Ken Langsbury

And then it Happened!
Ken Langsbury's Stories

Musical Traditions MTCD348

1  Swindle 'em Station;  2. The Fire Brigade / I Pity Myself, I Do;  3. Old Jonas;  4. The Man from the BBC;  5. The Motor Man;  6. Moreton in Marsh / The Jumpers Song;  7. How do you Spell Yokel? / I'm Better Off in my Little Dugout;  8. One Thursday Dinnertime;  9. Carol Singing;  10. My Dad's Got a Gun;  11. The Cherry Tree;  12. Any Two Sides of a Triangle;  13. Nellie's Coffin;  14. The Dog;  15. No News!   16. The Wonderful Pig;  17. The Bishop of Worcester.
Cover picture In the 1970s, when this storytelling revival was just bursting into life and Huw Lupton was telling stories at East Anglian hippy fairs as Billy Bullshit (“Tanner a lie and shilling a whopper!”) and I was feasting my ears close to Betsy Whyte and Seamus Ennis seeking inspiration and a repertoire of oral stories, a young-ish printer from Cheltenham called Ken Langsbury was interspersing song performances at folk clubs and the Sidmoth festival with spoken word renditions of Cotswold dialect stories.  It's hard now, 25 years on, to understand this was a new and exciting development; Ken's story sessions at Sidmoth inspiring many, including Del Read and myself.  The annual competition medal-goyle with the motif 'liar and chief' was hotly contested; winners included Cornwall's Cathy Wallis and myself, and judges included Johnny Morris (the hot chestnut man and Animal Magic).

At last Musical Traditions have seen fit to produce a CD of Ken's stories - these are a mixture of dialect restorations, antidotes, stories and the odd song.  Choosing to perform wherever people are i.e. pub, Community hall, festival or street, Ken has developed a robust declamatory style.  If ever the pieces venture too close to nostalgia this is counter-balanced by a piece heavy on pathos, or with a brush with mortality; notably in the wartime evacuees section.

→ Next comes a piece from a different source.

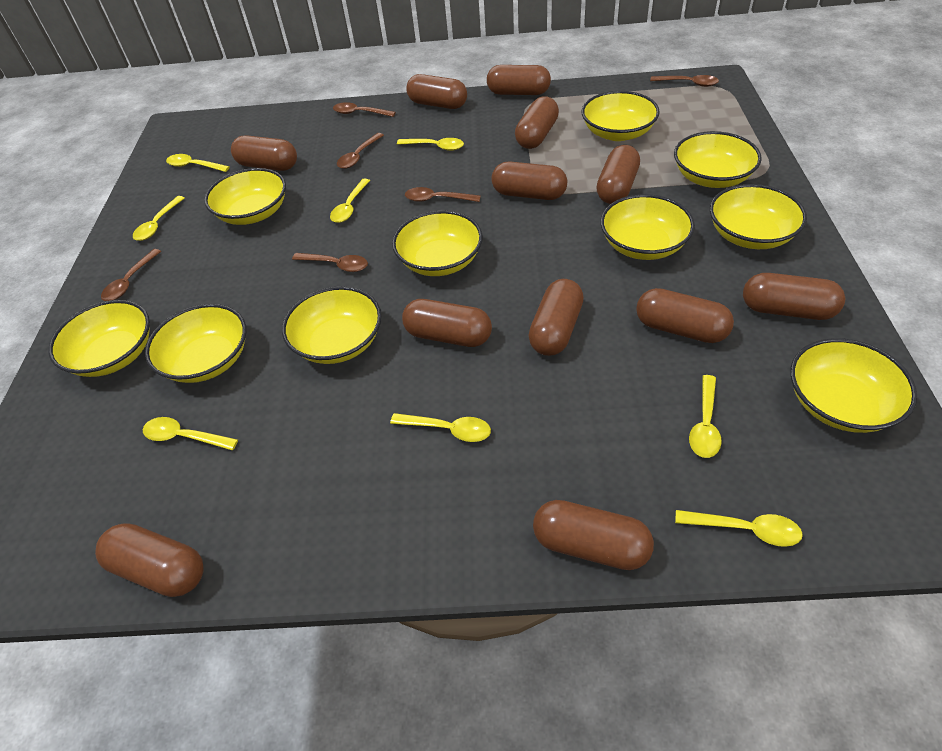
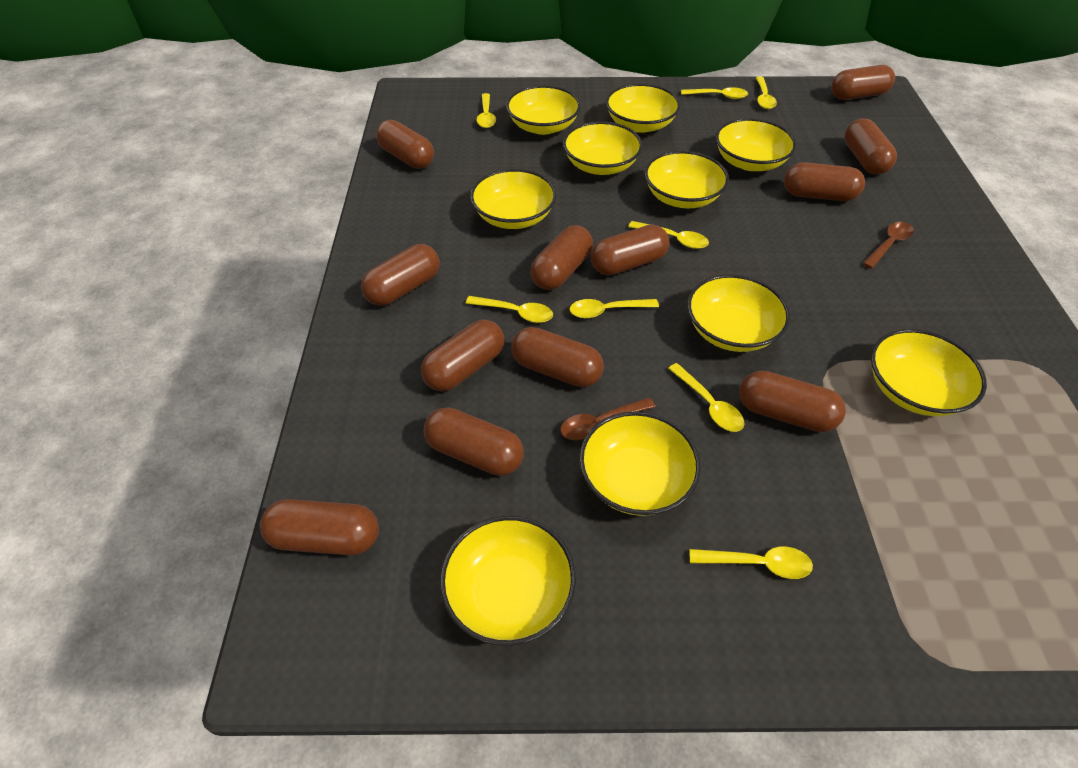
brown spoon: 6 -> 2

If you've never seen Ken in action, think of Billbo Baggins before the hairdresser set up shop in the Shire.  In fact, Tolken's Shire could have been Gloucestershire, given the mixture of jollity and pathos, in proportion, in Ken's performance.  Ken's accent and dialect are strong but not impenetrable; any listener struggling can turn to the enclosed booklet with its transcriptions/translations, proper credits to Ken's sources and a short autobiography - in itself a great story.  So, storytellers, enjoy this and taste the pleasure of the spoken word from the mouth of a true lover of life.  Although at first listen this storyteller is artless, he employs the technique used by many stand-ups such as Eddie Izzard to draw together threads form each individual tale in the last moments of recording to create an integrated piece.  So feast your ears for inspiration and repertoire from a true traditional oral storyteller.